• **REQUIREMENT**
Return every line of the records below verbatim, with no pictures in the copy.

• **EXERCISE MATERIAL**
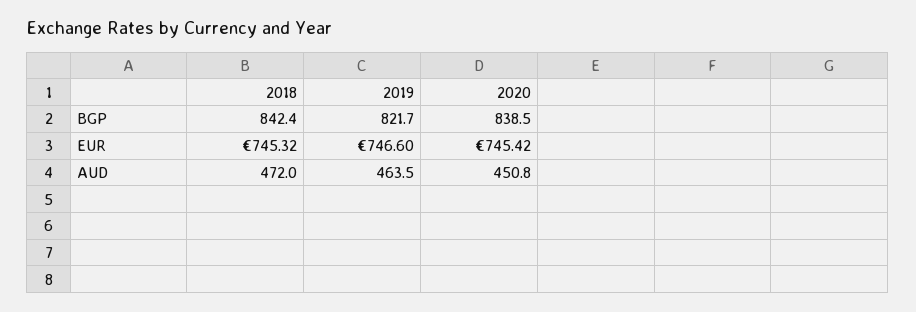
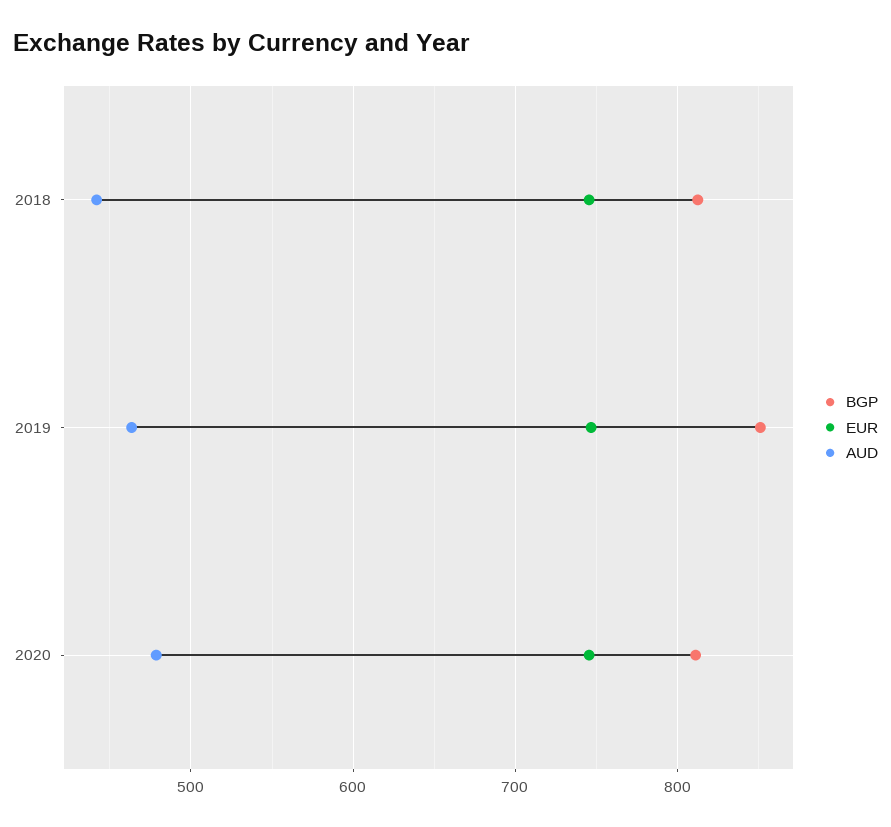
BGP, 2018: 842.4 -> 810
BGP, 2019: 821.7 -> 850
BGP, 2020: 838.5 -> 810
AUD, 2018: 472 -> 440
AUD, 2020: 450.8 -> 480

• **SOLUTION TO THIS TASK**
BGP, 2018: 842.4 -> 810
BGP, 2019: 821.7 -> 850
BGP, 2020: 838.5 -> 810
AUD, 2018: 472 -> 440
AUD, 2020: 450.8 -> 480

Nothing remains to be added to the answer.